Folke Rabe on Christou
A Chronological List
In the first half of 1963 I was traveling in Southeast Europe on a Swedish State Travelling Grant for composers in order to meet colleagues and to get in touch with new music developments. At the end of March 1963 I spent a couple of weeks in Athens [where] I met John G. Papaioannou, an architect, pianist and internationally well known promoter of new music. He said: “If you want to hear new Greek music you shouldn’t go to Athens [as] all composers are leaving town. Xenakis is in Paris and Logothetis is in Vienna”. He thought for a second and then he said, with emphasis: “You should see Jani Christou!” He went to the phone, made a call and on the same evening I was in the Christou’s flat in Kydathineon Street in Plaka, the old town of Athens just under the precipices of Acropolis. Well, this was in 1963, before Plaka was the cheap entertainment area that it became later.

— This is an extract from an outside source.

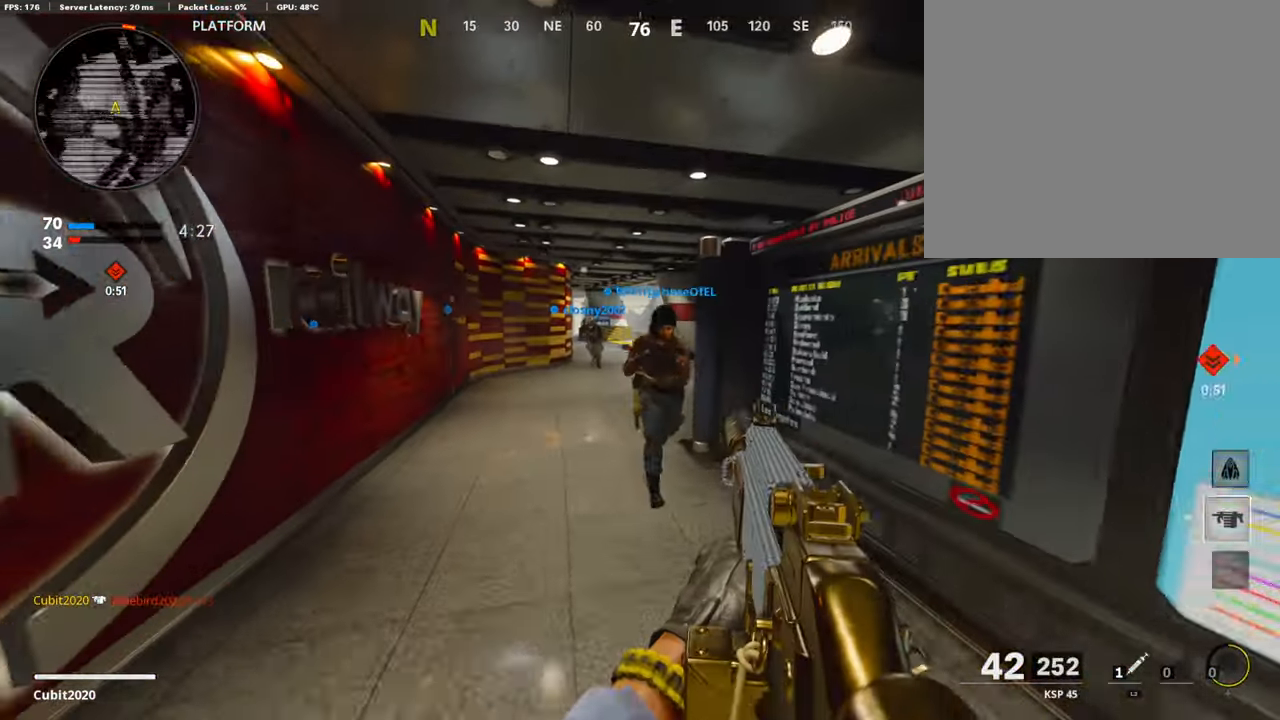
{"buttons": [], "left_stick": "up", "right_stick": "center", "events": [[268, "right_stick", "right"], [487, "right_stick", "center"]]}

Jani Christou turned out to be a very pleasing and charming, I would even say handsome, man somewhere between 35 and 40, and his wife Theresa was still lovelier. He had an almost aristocratic charisma and he spoke a perfect English. Later I learned that he had been studying in Cambridge with Ludwig Wittgenstein but also, for a short period, with C.G. Jung in Switzerland. I had brought some tapes with new Swedish music, including some by myself, and those he wanted to hear immediately, repeatedly, and he had lots of questions. After some persuasion he played a couple of tapes with his own compositions for me. I remember a suite of songs with orchestra to texts by T.S. Eliot in a spirit that reminded me of Alban Berg. He also played his Patterns and Permutations for orchestra, composed three years before. The early sixties was a time when Darmstadt serialism still had some impact on the souls and composing repetitive music was not really comme il faut. I remember feeling some sort of ambivalence towards those manically repeated (but varied) patterns in the beginning of Patterns and Permutations. Yet I realized that they were mirroring a very special and absolutely personal attitude, a yearning for a primordial force that would become quite obvious in Christou’s later compositions.

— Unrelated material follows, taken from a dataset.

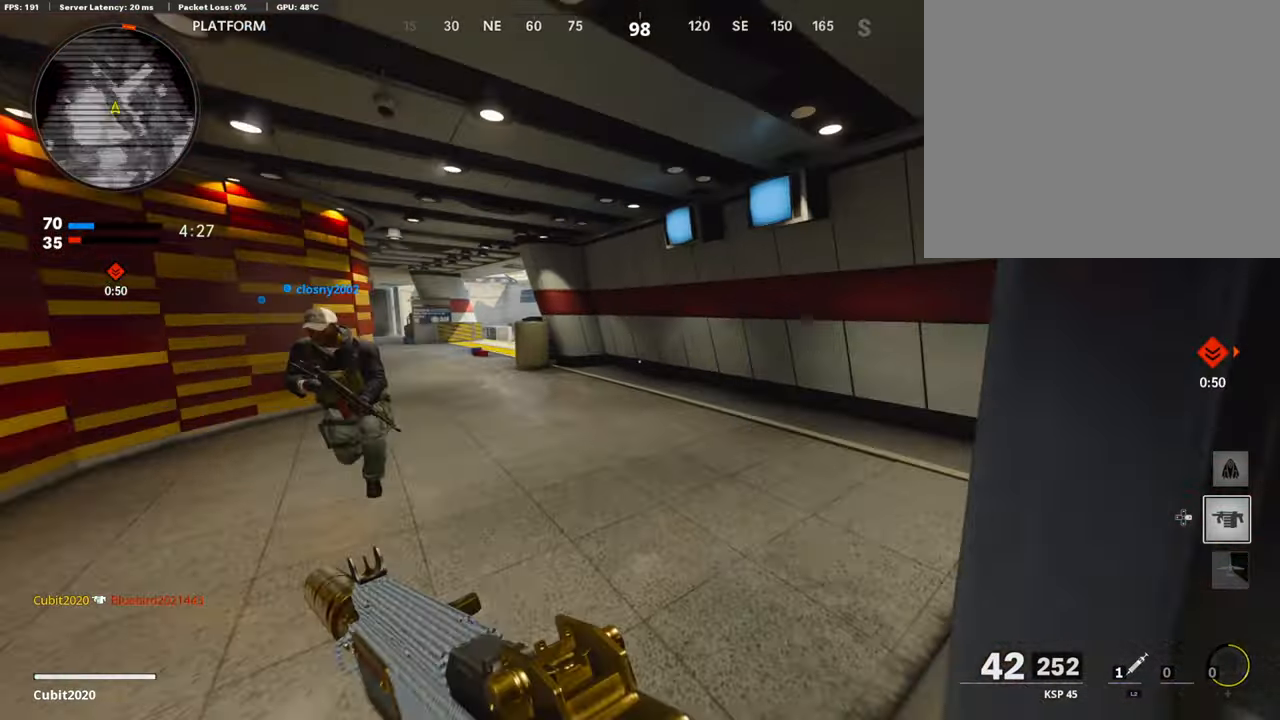
{"buttons": [], "left_stick": "left", "right_stick": "right", "events": [[50, "right_stick", "right"], [235, "left_stick", "left"], [336, "right_stick", "center"], [488, "right_stick", "right"]]}
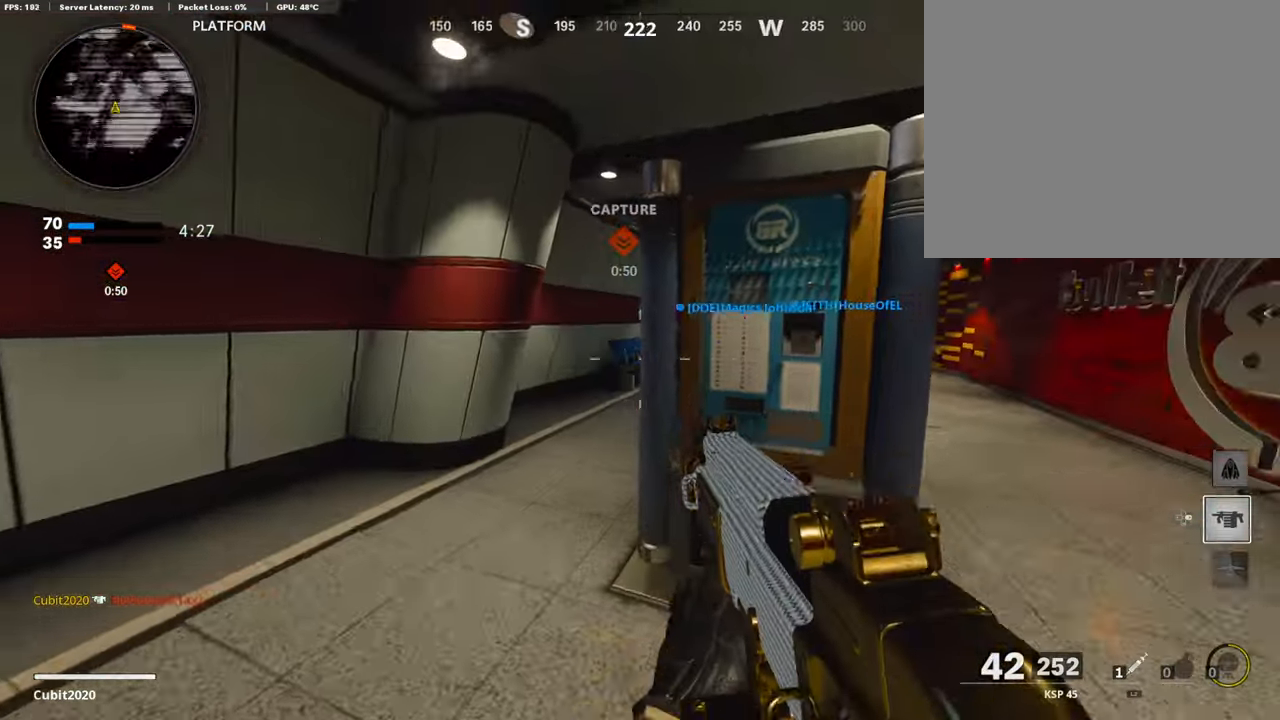
{"buttons": [], "left_stick": "up", "right_stick": "center", "events": [[17, "left_stick", "up-right"], [152, "right_stick", "center"], [202, "L3", "down"], [320, "L3", "up"], [320, "left_stick", "up"], [320, "right_stick", "left"], [455, "right_stick", "center"]]}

The evening passed, the tape recorder was running and we were listening to each other’s music. We were together that night only. It was my last evening in Athens. My diary notes from that occasion are carrying a spirit of enchantment. My traveling had finally brought me to someone I immediately liked and with whom I felt a direct relation. This was the beginning of a friendship, which lasted for most of the remaining 1960’s with the assistance of postal services. We kept sending each other scores and tapes and now and were also writing letters with comments to the music and information about our activities respectively. This was going on until the military forces in Greece carried out their coup d’etat in April 1967. This was the first time I experienced something like this in my personal environment, even if it was on an indirect level. It may sound naïve but it made me paralyzed. What attitude could Jani possibly take to the coupe? Was there censorship of letters? Could I write to him discussing the situation or would that be compromising to him? Could he give me straight replies or would that damage his position? I was full of conspiratorial thoughts and became so blocked that I was unable to continue the correspondence. Now, decades later, I realize that I most likely was overreacting. And of course I could not know what was going to happen after a couple of years. Strange things began to occur from now on. In Stockholm, a winter evening in early 1970, I was on my way to a dinner with a friend who was one of the leading literature critics in Sweden, a man who was very familiar with the situation in Greece. (He had even payed a secret visit to members of the cultural resistance movement.) In the subway, on my way there, I saw an evening paper left on the seat by someone. I picked it up and skimmed it through. Suddenly I read a news item telling that Mikis Theodorakis from his jail in Greece had written a song to the memory of the composer Jani Christou who recently had been killed in a car crash. I was stunned.
Once again one of all these missed opportunities in life. That I had neglected my relationship with him for such trivial reasons. According to John G. Papaioannou, in an article published after Christou’s death, Jani was fascinated by the occult. Some of his works, such as Mysterion, have death as the subject. Papaioannou also mentions that Christou had had presentiments about his imminent decease and that more or less mystical coincidences were frequent in the time around his accident. When I am writing these words about my relation to Jani Christou I am opening the morning paper. “It comes with the message that my friend, the literature critic, has just passed away.”.